Só lamento que ele tenha “furado” a minha programação: desde o anúncio da greve geral na Argentina, afinal efetuada na terça (25), vinha consultando meus amigos argentinos a partir da seguinte pergunta: que lições a crise do momento na Argentina pode ensinar ao vitorioso na eleição brasileira?
Claro que sempre cabe a ressalva de que não dá para transportar automática e plenamente situações de um país para outro. Mas Vinicius me fez o favor de mostrar com o didatismo de sempre todas as diferenças, o que me dispensa de repeti-las aqui.
O ponto em que vou me fixar é o fato de que boa parte das energias do próximo governo terá necessariamente de ser dedicada ao problema das contas públicas, como está acontecendo com Mauricio Macri na Argentina.
O que fez Macri inicialmente? Recorreu ao gradualismo. Ou, mais precisamente, a reformas gradativas para reduzir os desequilíbrios econômicos e cortar um déficit fiscal que, em 2015, quando ele se elegeu, superava 5% do PIB. Abriu a economia para o comércio e o investimento externos.
Funcionou a princípio, tanto que a Argentina saiu da recessão de 2016 para um crescimento de 2,9% em 2017 —não por acaso, a coligação de Macri foi vitoriosa na eleição parlamentar daquele ano.
Aí, em abril deste ano, veio a corrida contra moedas de emergentes, e a Argentina foi das principais vítimas.
A sequência é assim descrita por Bruno Binetti, pesquisador do Inter-American Dialogue, baseado em Buenos Aires:
“Subitamente, investidores internacionais e domésticos, que haviam respaldado Macri, saíram do país, do que resultou uma corrida contra o peso, que caiu de 20 pesos por dólar no começo do ano para mais de 40 este mês".
Era inevitável recorrer ao Fundo Monetário Internacional, que é onde está parado hoje o trem da Argentina, e trocar o gradualismo pelo ajuste impiedoso.
Que conclusões se podem extrair para o Brasil de 2019?
1 - Não basta ter um presidente amigo dos mercados para que o trem não descarrile.
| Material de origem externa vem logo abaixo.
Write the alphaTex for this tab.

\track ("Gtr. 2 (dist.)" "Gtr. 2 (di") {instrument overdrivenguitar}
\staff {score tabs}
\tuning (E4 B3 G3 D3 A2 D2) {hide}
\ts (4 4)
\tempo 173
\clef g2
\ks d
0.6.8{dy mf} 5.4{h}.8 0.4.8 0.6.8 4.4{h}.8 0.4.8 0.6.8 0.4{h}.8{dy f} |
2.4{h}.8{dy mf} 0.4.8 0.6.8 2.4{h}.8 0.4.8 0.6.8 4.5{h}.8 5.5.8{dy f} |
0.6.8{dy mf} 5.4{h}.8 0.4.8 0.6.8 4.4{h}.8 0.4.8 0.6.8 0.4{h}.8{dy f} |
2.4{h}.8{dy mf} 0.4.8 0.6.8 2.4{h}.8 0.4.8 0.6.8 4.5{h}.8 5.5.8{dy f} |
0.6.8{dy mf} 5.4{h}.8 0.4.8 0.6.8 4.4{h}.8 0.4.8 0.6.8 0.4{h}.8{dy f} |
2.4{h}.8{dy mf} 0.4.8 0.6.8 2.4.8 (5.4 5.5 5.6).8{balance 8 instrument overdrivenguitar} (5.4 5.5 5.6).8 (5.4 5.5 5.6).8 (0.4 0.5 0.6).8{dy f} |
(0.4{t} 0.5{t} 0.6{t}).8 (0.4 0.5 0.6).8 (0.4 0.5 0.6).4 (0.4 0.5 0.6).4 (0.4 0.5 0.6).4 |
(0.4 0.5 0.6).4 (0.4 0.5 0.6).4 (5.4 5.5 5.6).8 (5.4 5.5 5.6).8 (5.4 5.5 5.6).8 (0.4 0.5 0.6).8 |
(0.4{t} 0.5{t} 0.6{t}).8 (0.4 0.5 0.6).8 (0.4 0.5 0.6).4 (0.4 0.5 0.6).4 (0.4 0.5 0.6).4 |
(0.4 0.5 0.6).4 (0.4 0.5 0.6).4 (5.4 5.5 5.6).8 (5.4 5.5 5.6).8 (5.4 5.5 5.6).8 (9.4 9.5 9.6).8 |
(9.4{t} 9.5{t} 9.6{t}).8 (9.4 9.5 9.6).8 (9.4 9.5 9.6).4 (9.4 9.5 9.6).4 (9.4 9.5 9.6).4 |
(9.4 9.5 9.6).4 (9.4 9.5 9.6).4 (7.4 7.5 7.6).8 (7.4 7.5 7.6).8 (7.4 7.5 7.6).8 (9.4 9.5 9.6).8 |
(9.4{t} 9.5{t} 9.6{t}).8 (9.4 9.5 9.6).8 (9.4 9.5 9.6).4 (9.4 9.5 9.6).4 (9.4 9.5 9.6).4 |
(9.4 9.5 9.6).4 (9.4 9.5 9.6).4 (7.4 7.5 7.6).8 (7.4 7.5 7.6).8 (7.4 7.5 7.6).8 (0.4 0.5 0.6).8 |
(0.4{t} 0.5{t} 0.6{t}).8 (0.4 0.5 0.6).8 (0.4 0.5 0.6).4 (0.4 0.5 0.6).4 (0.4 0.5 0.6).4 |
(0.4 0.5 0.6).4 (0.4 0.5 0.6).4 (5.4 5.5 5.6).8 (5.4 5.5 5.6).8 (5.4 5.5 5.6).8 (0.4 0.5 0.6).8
É preciso fazer as reformas por eles demandadas (se são as reformas corretas ou necessárias, é outra discussão)
2 - O gradualismo pode ser politica e socialmente mais responsável, mas nem sempre encaixa bem. No caso argentino, a oposição, especialmente, o poderoso movimento sindical, não aceitava nem o gradualismo das reformas nem aceita o ajuste acertado com o FMI.
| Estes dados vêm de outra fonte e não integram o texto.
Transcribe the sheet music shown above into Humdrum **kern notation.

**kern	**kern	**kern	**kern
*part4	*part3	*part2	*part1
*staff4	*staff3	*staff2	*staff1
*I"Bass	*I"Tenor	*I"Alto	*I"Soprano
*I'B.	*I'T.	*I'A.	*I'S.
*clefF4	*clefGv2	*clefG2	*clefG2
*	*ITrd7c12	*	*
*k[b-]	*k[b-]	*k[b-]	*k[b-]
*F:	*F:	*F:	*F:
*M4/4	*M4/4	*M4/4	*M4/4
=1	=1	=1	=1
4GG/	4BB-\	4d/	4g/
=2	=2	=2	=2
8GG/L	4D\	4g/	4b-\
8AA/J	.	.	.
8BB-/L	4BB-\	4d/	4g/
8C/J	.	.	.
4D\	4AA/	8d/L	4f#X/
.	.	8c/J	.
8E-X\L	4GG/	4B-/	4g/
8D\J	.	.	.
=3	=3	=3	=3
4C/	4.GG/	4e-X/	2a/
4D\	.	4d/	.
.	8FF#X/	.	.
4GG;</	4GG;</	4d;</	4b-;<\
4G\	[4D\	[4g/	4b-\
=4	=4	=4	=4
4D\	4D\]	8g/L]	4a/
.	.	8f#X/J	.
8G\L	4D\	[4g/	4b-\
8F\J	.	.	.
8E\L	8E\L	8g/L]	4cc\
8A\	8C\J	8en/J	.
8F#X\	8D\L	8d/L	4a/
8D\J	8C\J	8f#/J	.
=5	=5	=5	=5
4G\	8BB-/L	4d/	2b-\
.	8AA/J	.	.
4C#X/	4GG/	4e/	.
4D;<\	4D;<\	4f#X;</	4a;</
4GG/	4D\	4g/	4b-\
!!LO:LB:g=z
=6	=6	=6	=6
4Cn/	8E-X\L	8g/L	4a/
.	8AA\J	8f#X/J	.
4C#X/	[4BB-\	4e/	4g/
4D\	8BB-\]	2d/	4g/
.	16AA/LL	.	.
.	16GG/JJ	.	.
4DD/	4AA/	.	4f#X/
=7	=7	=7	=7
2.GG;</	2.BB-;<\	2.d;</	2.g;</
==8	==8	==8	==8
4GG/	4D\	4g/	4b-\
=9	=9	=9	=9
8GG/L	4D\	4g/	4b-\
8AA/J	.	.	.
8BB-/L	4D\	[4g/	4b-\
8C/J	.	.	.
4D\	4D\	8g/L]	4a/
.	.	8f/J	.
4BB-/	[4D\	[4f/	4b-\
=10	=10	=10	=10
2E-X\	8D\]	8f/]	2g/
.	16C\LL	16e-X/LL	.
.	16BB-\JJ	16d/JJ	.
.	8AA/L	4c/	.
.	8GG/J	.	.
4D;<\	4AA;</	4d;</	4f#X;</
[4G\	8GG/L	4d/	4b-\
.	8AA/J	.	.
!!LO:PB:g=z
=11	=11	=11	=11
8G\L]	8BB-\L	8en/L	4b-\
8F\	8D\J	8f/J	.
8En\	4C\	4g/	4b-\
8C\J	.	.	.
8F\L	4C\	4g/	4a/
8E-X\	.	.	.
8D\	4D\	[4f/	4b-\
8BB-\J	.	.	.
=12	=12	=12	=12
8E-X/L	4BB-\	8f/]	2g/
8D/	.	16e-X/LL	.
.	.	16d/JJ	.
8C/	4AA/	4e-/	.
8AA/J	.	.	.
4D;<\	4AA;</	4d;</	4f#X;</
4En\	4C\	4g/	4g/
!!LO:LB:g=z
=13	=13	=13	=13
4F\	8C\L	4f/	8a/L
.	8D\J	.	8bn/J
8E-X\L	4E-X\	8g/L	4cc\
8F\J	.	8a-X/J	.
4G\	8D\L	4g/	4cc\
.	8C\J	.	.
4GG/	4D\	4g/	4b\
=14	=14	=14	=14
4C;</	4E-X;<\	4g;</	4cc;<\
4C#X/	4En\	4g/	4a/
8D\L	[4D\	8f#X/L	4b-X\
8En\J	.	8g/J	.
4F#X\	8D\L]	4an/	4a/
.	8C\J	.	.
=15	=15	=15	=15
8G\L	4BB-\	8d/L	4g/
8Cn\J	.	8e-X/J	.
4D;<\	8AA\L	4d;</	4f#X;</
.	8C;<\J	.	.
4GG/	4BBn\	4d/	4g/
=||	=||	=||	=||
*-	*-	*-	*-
A diferença para com o Brasil é que, aqui, não há um movimento sindical tão poderoso, capaz de parar o país como aconteceu na Argentina nesta terça-feira.
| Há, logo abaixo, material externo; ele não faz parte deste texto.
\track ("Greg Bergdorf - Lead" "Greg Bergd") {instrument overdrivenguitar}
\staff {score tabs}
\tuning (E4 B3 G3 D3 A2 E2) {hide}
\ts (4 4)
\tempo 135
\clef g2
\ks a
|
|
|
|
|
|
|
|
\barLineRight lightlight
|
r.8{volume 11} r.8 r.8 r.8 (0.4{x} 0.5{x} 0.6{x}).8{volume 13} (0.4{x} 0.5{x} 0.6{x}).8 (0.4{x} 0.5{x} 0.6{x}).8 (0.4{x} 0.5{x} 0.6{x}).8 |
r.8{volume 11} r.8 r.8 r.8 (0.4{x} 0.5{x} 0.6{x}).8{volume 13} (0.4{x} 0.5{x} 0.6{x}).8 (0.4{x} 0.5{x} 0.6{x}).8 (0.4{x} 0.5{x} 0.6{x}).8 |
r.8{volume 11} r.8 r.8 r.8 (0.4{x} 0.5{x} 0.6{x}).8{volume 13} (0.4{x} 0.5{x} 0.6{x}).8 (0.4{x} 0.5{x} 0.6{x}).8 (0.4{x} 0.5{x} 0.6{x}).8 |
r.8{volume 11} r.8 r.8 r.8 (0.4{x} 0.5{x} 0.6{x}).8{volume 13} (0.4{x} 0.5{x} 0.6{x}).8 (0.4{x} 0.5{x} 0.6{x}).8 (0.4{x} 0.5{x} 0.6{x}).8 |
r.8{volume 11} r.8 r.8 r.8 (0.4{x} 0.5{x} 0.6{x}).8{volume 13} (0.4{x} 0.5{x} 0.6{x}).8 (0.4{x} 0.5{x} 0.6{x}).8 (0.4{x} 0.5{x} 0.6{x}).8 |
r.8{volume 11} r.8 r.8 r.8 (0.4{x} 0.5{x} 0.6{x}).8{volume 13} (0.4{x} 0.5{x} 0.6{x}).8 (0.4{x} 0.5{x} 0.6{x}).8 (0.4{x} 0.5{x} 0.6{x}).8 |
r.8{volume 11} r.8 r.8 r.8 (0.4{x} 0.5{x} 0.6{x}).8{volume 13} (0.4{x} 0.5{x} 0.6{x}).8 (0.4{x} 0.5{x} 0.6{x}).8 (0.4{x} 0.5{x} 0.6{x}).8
Nos meus muitos anos de cobertura de crises em Buenos Aires, cansei de acompanhar as chamadas greves “materas” (os sindicalistas ficavam em casa tomando mate e, mesmo assim, o país parava) —até na ditadura.
Uma terceira eventual lição aprendi com Félix Peña, experiente observador, diretor da Fundação ICBC. Peña cunha a expressão “democracia de empate” para classificar a situação tanto no Brasil como na Argentina.
Explica: “O presidente, ao não ter maioria parlamentar, se vê obrigado a negociar e a buscar acordos, especialmente com governadores e legisladores da oposição, para aprovar leis que interessam a uns e outros".
Seria a tal “democracia de empate", caracterizada, completa Peña, “pela necessidade de negociar entre todos as 72 horas do dia".
No Brasil, a democracia do empate foi chamada de “presidencialismo de coalizão” (ou mais exatamente de cooptação) e, de modo geral, terminou em esculhambação, apesar de ter funcionado até certo ponto e até certo momento nos governos de Fernando Henrique Cardoso e Luiz Inácio Lula da Silva.
Se o Brasil se encaminha, como tudo indica, para uma nova “democracia de empate", mais vale prestar atenção às eleições para o Congresso porque ele será o verdadeiro Posto Ipiranga de quem quer se eleja.